[DIRECTIVE]: Write out the records below again, changing every "common name" to "everyday name" and leaving everything else as it is.

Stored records
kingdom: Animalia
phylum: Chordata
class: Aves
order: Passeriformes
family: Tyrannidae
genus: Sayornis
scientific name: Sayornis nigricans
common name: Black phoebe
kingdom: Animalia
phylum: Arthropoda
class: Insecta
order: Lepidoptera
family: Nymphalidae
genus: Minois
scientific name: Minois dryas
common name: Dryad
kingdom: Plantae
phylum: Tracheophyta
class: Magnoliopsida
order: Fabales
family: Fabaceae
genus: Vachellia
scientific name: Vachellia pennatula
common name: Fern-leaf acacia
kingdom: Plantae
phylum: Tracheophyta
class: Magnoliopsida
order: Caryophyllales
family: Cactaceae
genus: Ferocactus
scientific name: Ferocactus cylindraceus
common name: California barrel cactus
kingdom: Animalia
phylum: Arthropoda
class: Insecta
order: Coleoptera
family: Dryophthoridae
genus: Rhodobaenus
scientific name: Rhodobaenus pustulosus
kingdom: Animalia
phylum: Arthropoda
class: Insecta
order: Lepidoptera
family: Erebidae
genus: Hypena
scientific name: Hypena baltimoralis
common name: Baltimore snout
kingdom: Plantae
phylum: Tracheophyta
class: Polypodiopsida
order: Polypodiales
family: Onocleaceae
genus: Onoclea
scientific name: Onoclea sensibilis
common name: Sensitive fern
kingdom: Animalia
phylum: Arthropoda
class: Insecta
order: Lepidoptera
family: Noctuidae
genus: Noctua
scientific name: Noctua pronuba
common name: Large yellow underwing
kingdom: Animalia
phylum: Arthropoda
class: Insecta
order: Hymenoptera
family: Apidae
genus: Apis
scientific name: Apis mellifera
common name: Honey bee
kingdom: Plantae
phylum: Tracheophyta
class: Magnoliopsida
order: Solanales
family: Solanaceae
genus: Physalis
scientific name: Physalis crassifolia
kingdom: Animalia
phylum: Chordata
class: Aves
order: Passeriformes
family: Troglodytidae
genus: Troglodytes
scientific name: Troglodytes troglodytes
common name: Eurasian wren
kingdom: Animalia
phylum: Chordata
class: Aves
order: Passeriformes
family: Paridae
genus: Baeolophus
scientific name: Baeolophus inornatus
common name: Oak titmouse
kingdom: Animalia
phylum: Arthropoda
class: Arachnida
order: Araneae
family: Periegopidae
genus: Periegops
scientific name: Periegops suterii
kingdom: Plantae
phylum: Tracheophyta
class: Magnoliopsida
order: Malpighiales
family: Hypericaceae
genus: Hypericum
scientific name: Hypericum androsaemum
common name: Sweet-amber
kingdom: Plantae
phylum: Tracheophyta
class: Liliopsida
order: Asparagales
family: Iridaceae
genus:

[THE REPLY]:
kingdom: Animalia
phylum: Chordata
class: Aves
order: Passeriformes
family: Tyrannidae
genus: Sayornis
scientific name: Sayornis nigricans
everyday name: Black phoebe
kingdom: Animalia
phylum: Arthropoda
class: Insecta
order: Lepidoptera
family: Nymphalidae
genus: Minois
scientific name: Minois dryas
everyday name: Dryad
kingdom: Plantae
phylum: Tracheophyta
class: Magnoliopsida
order: Fabales
family: Fabaceae
genus: Vachellia
scientific name: Vachellia pennatula
everyday name: Fern-leaf acacia
kingdom: Plantae
phylum: Tracheophyta
class: Magnoliopsida
order: Caryophyllales
family: Cactaceae
genus: Ferocactus
scientific name: Ferocactus cylindraceus
everyday name: California barrel cactus
kingdom: Animalia
phylum: Arthropoda
class: Insecta
order: Coleoptera
family: Dryophthoridae
genus: Rhodobaenus
scientific name: Rhodobaenus pustulosus
kingdom: Animalia
phylum: Arthropoda
class: Insecta
order: Lepidoptera
family: Erebidae
genus: Hypena
scientific name: Hypena baltimoralis
everyday name: Baltimore snout
kingdom: Plantae
phylum: Tracheophyta
class: Polypodiopsida
order: Polypodiales
family: Onocleaceae
genus: Onoclea
scientific name: Onoclea sensibilis
everyday name: Sensitive fern
kingdom: Animalia
phylum: Arthropoda
class: Insecta
order: Lepidoptera
family: Noctuidae
genus: Noctua
scientific name: Noctua pronuba
everyday name: Large yellow underwing
kingdom: Animalia
phylum: Arthropoda
class: Insecta
order: Hymenoptera
family: Apidae
genus: Apis
scientific name: Apis mellifera
everyday name: Honey bee
kingdom: Plantae
phylum: Tracheophyta
class: Magnoliopsida
order: Solanales
family: Solanaceae
genus: Physalis
scientific name: Physalis crassifolia
kingdom: Animalia
phylum: Chordata
class: Aves
order: Passeriformes
family: Troglodytidae
genus: Troglodytes
scientific name: Troglodytes troglodytes
everyday name: Eurasian wren
kingdom: Animalia
phylum: Chordata
class: Aves
order: Passeriformes
family: Paridae
genus: Baeolophus
scientific name: Baeolophus inornatus
everyday name: Oak titmouse
kingdom: Animalia
phylum: Arthropoda
class: Arachnida
order: Araneae
family: Periegopidae
genus: Periegops
scientific name: Periegops suterii
kingdom: Plantae
phylum: Tracheophyta
class: Magnoliopsida
order: Malpighiales
family: Hypericaceae
genus: Hypericum
scientific name: Hypericum androsaemum
everyday name: Sweet-amber
kingdom: Plantae
phylum: Tracheophyta
class: Liliopsida
order: Asparagales
family: Iridaceae
genus:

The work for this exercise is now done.